- _Activity_
Write the entries out again exactly as they stand, but without the pictures.

- _Material to process_
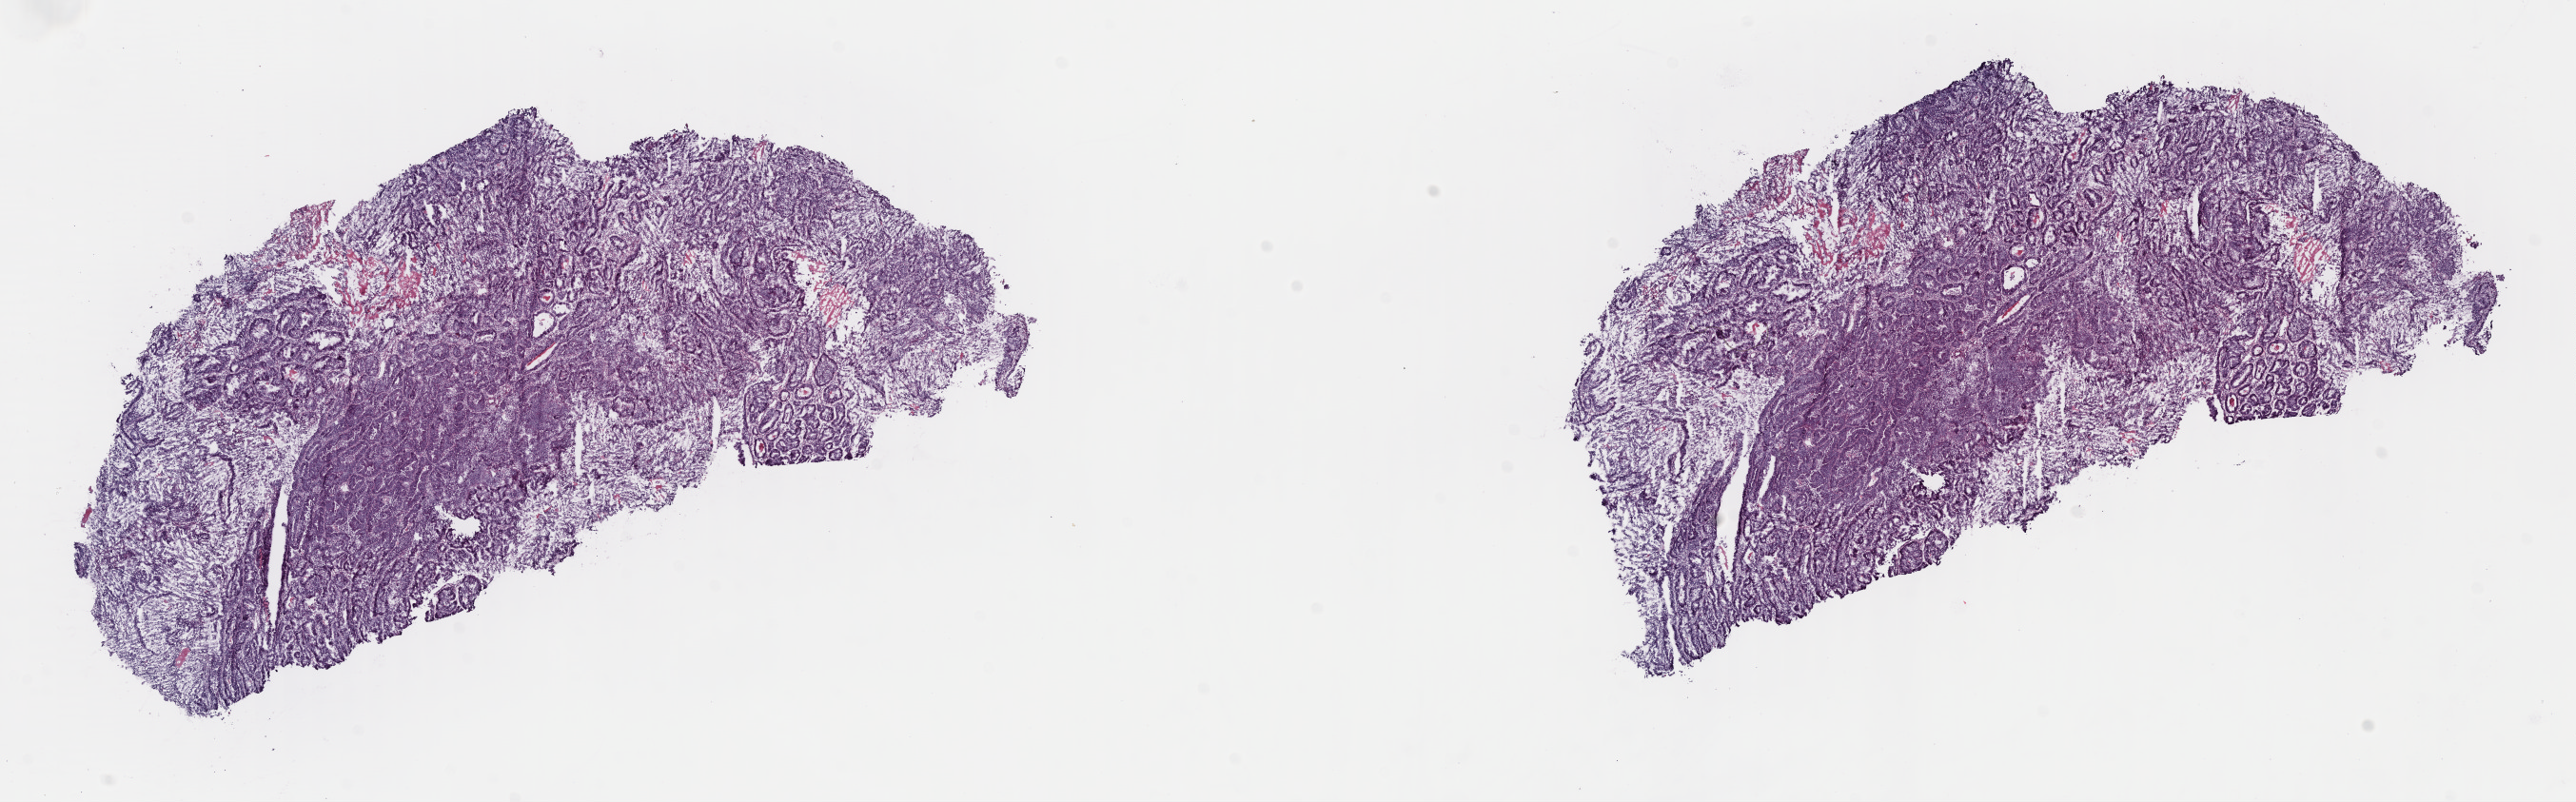
Whole-slide histology image, H&E-stained, a low-resolution overview of the entire scanned area, about 21.3 x 6.6 mm (from a 40x scan), frozen section from the top of the tissue portion, primary tumour sample from the uterus. Female patient; age at initial diagnosis 83 years. Pathologist review of this section (percent, as recorded): tumour cells 100%, tumour nuclei 80%.
Pathologic diagnosis: Endometrioid adenocarcinoma, NOS.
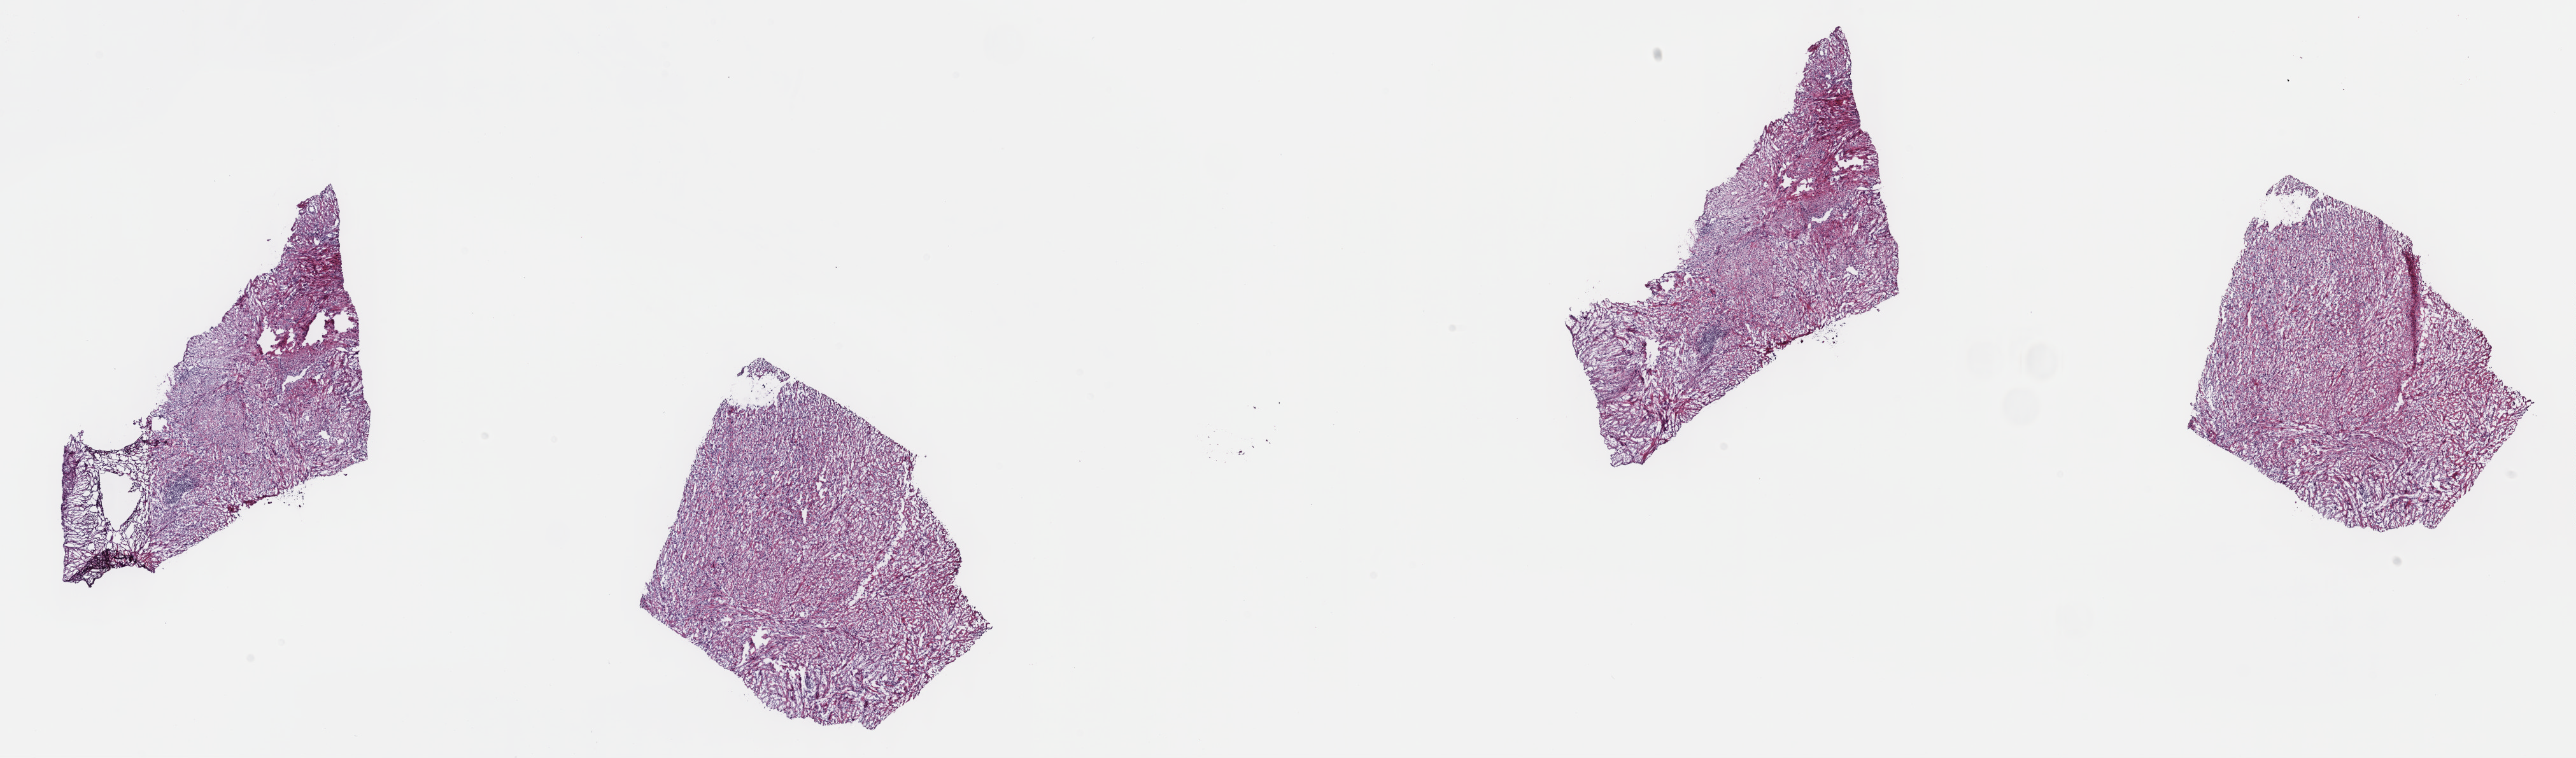
Whole-slide histology image, Hematoxylin and eosin (H&E) stained, a low-resolution overview of the entire scanned area, about 32.7 x 9.6 mm; frozen section; primary tumour sample from the retroperitoneum and peritoneum. Male, age 60 years at initial diagnosis. Pathologist review of this section (percent, as recorded): tumour cells 100%, tumour nuclei 80%, normal cells 0%, stromal cells 0%, necrosis 0%. Inflammatory infiltration, as recorded: lymphocyte infiltration 1%, monocyte infiltration 0%, neutrophil infiltration 0%.
Pathologic diagnosis: Myxoid leiomyosarcoma (retroperitoneum).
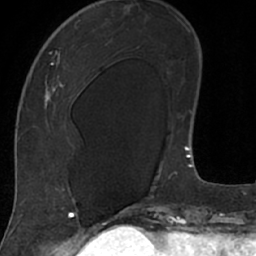
Breast MRI (dynamic contrast-enhanced), one axial slice. Slice 26 of 66 in the series (ordered by position). Cropped to one breast. Dynamic contrast-enhanced series, time point 2 of 7 at this slice position (early post-contrast). 1.5 T. TE 3 ms, TR 6.2 ms. 256 × 256 image matrix, field of view 160 × 160 mm. Female patient.
Annotated regions visible in this slice (semi-automatically segmented with operator editing):
- enhancing-tissue mask used for the functional tumour volume (all voxels passing the contrast-enhancement thresholds inside the analysis volume; usually the tumour): bounding box [x1, y1, x2, y2] px = [18, 20, 106, 208]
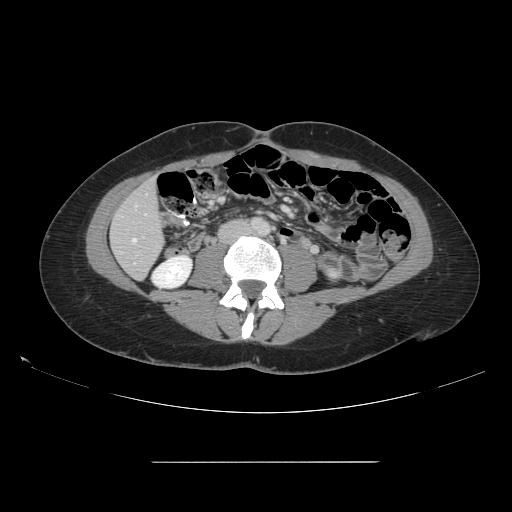
Contrast-enhanced abdominal CT, one axial slice. Position 32 of 151 along the scan axis. Soft-tissue window (W 400 / L 40 HU). 2.5 mm slice thickness. 512 × 512 image matrix, field of view 421 × 421 mm. From the clinical record (not read from this slice): patient: female, age 52 years at operation; diagnosis: colorectal cancer liver metastases, imaged before liver resection; multiple liver metastases: yes; largest metastasis: 3 cm; disease in both lobes: yes.
Outlined on this slice (manually delineated by an expert):
- hepatic veins: bounding box <133,239,136,242> (left, top, right, bottom; pixels)
- liver: <112,181,164,279>
- planned liver remnant (the part of the liver to remain after resection): <112,181,164,279>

- _Solution for this task_
Whole-slide histology image, H&E-stained, a low-resolution overview of the entire scanned area, about 21.3 x 6.6 mm (from a 40x scan), frozen section from the top of the tissue portion, primary tumour sample from the uterus. Female patient; age at initial diagnosis 83 years. Pathologist review of this section (percent, as recorded): tumour cells 100%, tumour nuclei 80%.
Pathologic diagnosis: Endometrioid adenocarcinoma, NOS.
Whole-slide histology image, Hematoxylin and eosin (H&E) stained, a low-resolution overview of the entire scanned area, about 32.7 x 9.6 mm; frozen section; primary tumour sample from the retroperitoneum and peritoneum. Male, age 60 years at initial diagnosis. Pathologist review of this section (percent, as recorded): tumour cells 100%, tumour nuclei 80%, normal cells 0%, stromal cells 0%, necrosis 0%. Inflammatory infiltration, as recorded: lymphocyte infiltration 1%, monocyte infiltration 0%, neutrophil infiltration 0%.
Pathologic diagnosis: Myxoid leiomyosarcoma (retroperitoneum).
Breast MRI (dynamic contrast-enhanced), one axial slice. Slice 26 of 66 in the series (ordered by position). Cropped to one breast. Dynamic contrast-enhanced series, time point 2 of 7 at this slice position (early post-contrast). 1.5 T. TE 3 ms, TR 6.2 ms. 256 × 256 image matrix, field of view 160 × 160 mm. Female patient.
Annotated regions visible in this slice (semi-automatically segmented with operator editing):
- enhancing-tissue mask used for the functional tumour volume (all voxels passing the contrast-enhancement thresholds inside the analysis volume; usually the tumour): bounding box [x1, y1, x2, y2] px = [18, 20, 106, 208]
Contrast-enhanced abdominal CT, one axial slice. Position 32 of 151 along the scan axis. Soft-tissue window (W 400 / L 40 HU). 2.5 mm slice thickness. 512 × 512 image matrix, field of view 421 × 421 mm. From the clinical record (not read from this slice): patient: female, age 52 years at operation; diagnosis: colorectal cancer liver metastases, imaged before liver resection; multiple liver metastases: yes; largest metastasis: 3 cm; disease in both lobes: yes.
Outlined on this slice (manually delineated by an expert):
- hepatic veins: bounding box <133,239,136,242> (left, top, right, bottom; pixels)
- liver: <112,181,164,279>
- planned liver remnant (the part of the liver to remain after resection): <112,181,164,279>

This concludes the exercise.